→ The problem: Please copy exactly the lines from the top of the data through the line containing "pinky pip: (1238, 463)", and nothing else.

→ Task inputs:
- - -
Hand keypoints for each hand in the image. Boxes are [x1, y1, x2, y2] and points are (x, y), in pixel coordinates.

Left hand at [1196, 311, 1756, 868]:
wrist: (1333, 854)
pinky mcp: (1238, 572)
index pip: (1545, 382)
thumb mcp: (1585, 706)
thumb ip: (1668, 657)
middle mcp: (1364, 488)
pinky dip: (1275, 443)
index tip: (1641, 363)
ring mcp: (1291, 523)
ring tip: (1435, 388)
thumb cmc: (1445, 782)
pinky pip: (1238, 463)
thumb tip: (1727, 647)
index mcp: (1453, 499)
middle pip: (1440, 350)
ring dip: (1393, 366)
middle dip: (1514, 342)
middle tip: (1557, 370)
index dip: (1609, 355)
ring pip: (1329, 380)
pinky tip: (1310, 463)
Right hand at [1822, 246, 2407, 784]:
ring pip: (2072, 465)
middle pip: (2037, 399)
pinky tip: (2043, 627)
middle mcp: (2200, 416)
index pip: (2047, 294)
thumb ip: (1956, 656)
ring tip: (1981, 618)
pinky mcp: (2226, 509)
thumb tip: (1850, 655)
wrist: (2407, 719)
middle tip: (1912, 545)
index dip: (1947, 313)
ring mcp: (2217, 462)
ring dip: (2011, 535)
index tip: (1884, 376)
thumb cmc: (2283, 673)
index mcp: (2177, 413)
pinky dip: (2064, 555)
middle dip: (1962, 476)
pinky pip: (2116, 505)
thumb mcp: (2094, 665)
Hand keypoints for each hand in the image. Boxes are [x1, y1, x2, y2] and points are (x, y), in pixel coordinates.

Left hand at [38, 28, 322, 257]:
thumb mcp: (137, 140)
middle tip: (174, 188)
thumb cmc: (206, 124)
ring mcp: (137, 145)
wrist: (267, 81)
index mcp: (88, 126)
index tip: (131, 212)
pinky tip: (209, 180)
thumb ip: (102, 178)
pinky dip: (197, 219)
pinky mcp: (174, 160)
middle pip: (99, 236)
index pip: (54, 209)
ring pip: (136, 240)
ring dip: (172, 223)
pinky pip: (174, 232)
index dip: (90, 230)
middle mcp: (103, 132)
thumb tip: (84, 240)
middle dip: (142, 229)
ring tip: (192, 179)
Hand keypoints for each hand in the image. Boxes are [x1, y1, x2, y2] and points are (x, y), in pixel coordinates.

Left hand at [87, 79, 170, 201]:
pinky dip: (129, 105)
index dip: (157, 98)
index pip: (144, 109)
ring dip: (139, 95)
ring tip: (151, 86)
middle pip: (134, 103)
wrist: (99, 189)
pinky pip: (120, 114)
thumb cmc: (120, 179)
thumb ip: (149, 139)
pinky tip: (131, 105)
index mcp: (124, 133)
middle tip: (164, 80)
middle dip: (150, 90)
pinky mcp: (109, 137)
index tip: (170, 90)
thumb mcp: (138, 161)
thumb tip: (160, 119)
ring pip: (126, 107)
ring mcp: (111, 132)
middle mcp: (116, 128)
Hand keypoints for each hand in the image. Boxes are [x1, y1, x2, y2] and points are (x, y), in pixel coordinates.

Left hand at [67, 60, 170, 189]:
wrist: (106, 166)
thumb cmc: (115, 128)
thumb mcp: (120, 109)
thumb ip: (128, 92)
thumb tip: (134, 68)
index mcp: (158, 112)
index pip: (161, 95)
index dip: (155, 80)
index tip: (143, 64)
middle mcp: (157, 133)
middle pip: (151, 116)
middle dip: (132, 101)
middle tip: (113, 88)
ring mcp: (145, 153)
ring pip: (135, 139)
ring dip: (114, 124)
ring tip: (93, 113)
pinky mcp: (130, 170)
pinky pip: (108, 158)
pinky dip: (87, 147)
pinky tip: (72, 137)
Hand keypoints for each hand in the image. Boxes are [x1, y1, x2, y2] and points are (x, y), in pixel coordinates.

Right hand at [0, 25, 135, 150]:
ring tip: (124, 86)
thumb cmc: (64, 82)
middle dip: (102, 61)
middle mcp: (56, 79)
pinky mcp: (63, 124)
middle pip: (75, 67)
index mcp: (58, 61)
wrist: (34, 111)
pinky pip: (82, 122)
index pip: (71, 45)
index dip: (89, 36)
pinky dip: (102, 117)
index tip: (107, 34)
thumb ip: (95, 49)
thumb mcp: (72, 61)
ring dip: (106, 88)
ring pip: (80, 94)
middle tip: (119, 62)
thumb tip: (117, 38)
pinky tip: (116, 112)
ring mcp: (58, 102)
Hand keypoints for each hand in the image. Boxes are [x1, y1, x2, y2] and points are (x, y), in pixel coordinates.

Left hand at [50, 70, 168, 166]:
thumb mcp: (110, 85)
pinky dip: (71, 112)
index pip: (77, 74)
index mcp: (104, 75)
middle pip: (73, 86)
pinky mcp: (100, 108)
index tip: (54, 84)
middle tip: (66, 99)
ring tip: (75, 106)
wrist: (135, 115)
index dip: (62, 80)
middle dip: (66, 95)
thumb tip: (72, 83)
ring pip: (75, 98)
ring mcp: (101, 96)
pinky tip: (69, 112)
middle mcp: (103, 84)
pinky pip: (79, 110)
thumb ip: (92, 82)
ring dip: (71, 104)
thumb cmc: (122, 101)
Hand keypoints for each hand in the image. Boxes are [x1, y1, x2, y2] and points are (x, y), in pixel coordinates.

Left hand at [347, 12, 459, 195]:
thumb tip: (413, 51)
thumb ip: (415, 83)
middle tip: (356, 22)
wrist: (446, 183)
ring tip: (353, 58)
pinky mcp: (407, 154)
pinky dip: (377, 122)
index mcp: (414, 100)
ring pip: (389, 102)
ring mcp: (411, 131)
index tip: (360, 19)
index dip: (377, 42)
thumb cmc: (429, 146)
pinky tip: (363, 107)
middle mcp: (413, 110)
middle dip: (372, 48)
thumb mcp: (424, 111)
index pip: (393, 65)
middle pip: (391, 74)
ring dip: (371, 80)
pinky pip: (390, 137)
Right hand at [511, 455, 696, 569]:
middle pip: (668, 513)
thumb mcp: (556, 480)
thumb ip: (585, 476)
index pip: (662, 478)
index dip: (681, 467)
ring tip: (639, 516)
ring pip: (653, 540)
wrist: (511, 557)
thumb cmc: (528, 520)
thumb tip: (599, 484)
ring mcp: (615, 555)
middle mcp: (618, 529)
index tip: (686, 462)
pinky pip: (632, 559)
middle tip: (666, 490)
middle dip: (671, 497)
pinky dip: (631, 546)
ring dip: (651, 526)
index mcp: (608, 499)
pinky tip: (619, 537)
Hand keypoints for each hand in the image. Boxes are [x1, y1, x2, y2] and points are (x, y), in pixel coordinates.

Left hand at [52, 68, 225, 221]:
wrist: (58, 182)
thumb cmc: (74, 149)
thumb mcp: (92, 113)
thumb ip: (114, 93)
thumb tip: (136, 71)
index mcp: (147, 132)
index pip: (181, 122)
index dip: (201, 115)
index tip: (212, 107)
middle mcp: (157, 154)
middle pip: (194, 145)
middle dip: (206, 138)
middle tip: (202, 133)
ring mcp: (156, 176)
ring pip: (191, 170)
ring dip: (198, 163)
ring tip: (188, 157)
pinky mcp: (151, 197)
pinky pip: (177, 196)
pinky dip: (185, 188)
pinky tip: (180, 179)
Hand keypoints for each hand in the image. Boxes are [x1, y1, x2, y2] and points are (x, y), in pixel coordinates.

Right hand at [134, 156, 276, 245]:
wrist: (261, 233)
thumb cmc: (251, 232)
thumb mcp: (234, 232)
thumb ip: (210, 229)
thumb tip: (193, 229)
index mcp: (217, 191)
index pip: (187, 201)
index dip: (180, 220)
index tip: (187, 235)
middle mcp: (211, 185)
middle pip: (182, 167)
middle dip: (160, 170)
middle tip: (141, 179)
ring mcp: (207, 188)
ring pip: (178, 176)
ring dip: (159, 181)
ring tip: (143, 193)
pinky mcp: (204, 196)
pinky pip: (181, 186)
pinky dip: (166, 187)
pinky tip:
- - -
→ Written reply:
Hand keypoints for each hand in the image. Boxes are [x1, y1, x2, y2] and points are (x, y), in pixel coordinates.

Left hand at [1196, 311, 1756, 868]:
wrist: (1333, 854)
pinky mcp: (1238, 572)
index pip: (1545, 382)
thumb mcp: (1585, 706)
thumb ip: (1668, 657)
middle mcp: (1364, 488)
pinky dip: (1275, 443)
index tip: (1641, 363)
ring mcp: (1291, 523)
ring tip: (1435, 388)
thumb cmc: (1445, 782)
pinky pip: (1238, 463)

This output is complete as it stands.